Please carry on the text on planning for additional rail capacity from the point where it stops.

━━━━━ DOCUMENT TEXT

Planning for additional capacity

  2.6  The analysis above identifies those parts of the network where capacity utilisation is at 90% or more. At these locations traffic growth is constrained and performance suffers. This is not consistent with developing a railway that can deliver substantial lasting improvements in performance and solutions must be sought. Railtrack is working with the SRA to develop proposals for enhancing capacity, and it will be for the SRA to then decide which of these they wish to see developed further. Low cost solutions include changing the timetable and lengthening trains; higher cost solutions involve building new infrastructure.

  2.7  The SRA and Railtrack have commenced a thorough review of the basis on which the timetable is constructed with the aim being to improve the utilisation of the network and the reliability of services. This work is being carried out in conjunction with TOCs. Route reviews for the Greater Manchester area and the Trans-Pennine routes are planned to be implemented in summer 2004.

  2.8  Railtrack has already worked with TOCs in the North to lengthen trains; a recent example being the PTE/SRA sponsored lengthening of Class 333 trains on the Leeds suburban routes. Other opportunities to lengthen trains may emerge from the re-franchising process—Railtrack is closely involved with the SRA and bidders on the development of proposals for the Trans—Pennine and Northern franchises.

━━━━━━━━━━
━━━━━ COLLECTED MATERIAL

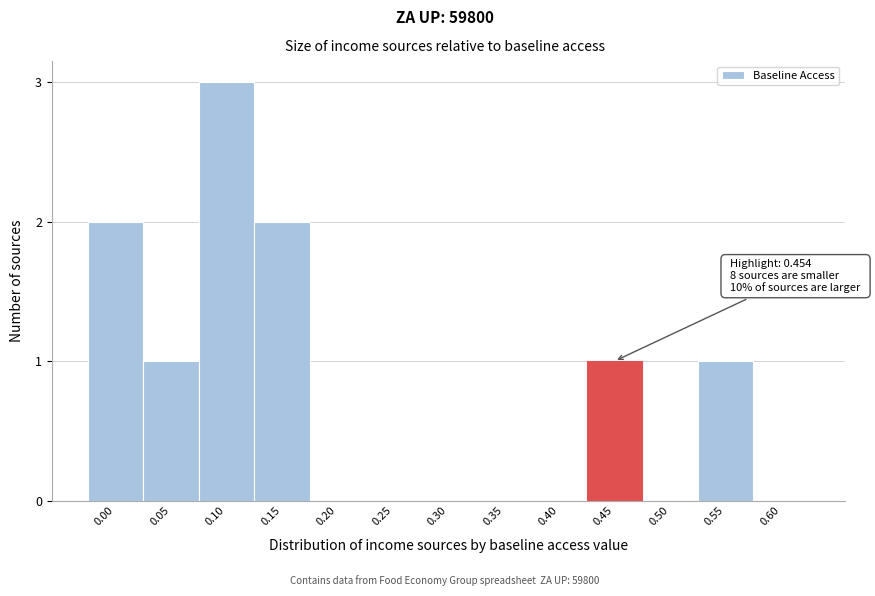

Reading left to right, extract all data points from this chart.

0.00=2	0.05=1	0.10=3	0.15=2	0.20=0	0.25=0	0.30=0	0.35=0	0.40=0	0.45=1	0.50=0	0.55=1	0.60=0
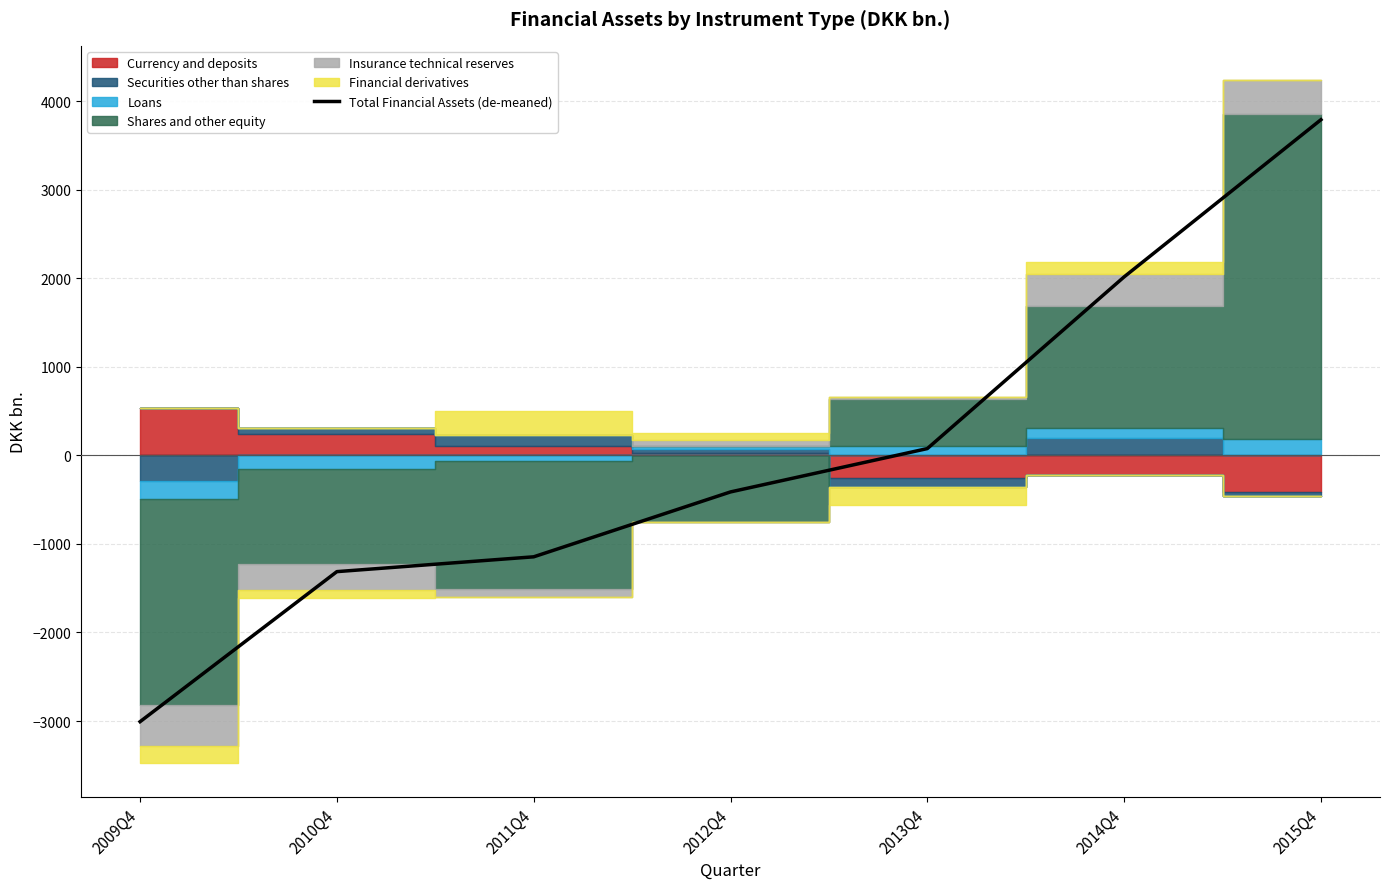

Reading left to right, what are all the values shown in this chart?

2009Q4=-3007.2	2010Q4=-1313.2	2011Q4=-1146.0	2012Q4=-413.4	2013Q4=76.0	2014Q4=2014.6	2015Q4=3789.2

━━━━━━━━━━

> [EXERCISE RESULT]
  2.9  Larger scale enhancements listed in the SRA strategic plan as being either underway or in the pipeline over the next 10 years include:

    —  East Coast Mainline upgrade.

    —  Gauge enhancement Liverpool-Manchester-Yorkshire-Humber ports to allow deep sea containers and lorry trailers to be conveyed to/from the east coast and Mersey area ports.

    —  Capacity enhancements—South Humberside to Doncaster to allow rail to handle increased volumes of freight tonnage through the Humber ports and reopening of the Brigg line for regular operation of freight traffic.

    —  Additional platform at Manchester Airport station/

  2.10  It should also be noted that in line with the review of engineering and asset management policies which has taken place since Hatfield (October 2000), Railtrack plans to increase its maintenance and renewal spend on all parts of the network. This planned expenditure increase for 2002/03 (up 23% on 2001-02) is expected to be reflected in activity in the North and to result in improvements to overall levels of reliability and performance.

  Alan Bloom, Chris Hill, Scott Martin and Mike Rollings were appointed Joint Special Railway Administrators of Railtrack PLC on 7th October 2001.

  The Joint Special Railway Administrators act as agents of the company and without personal liability.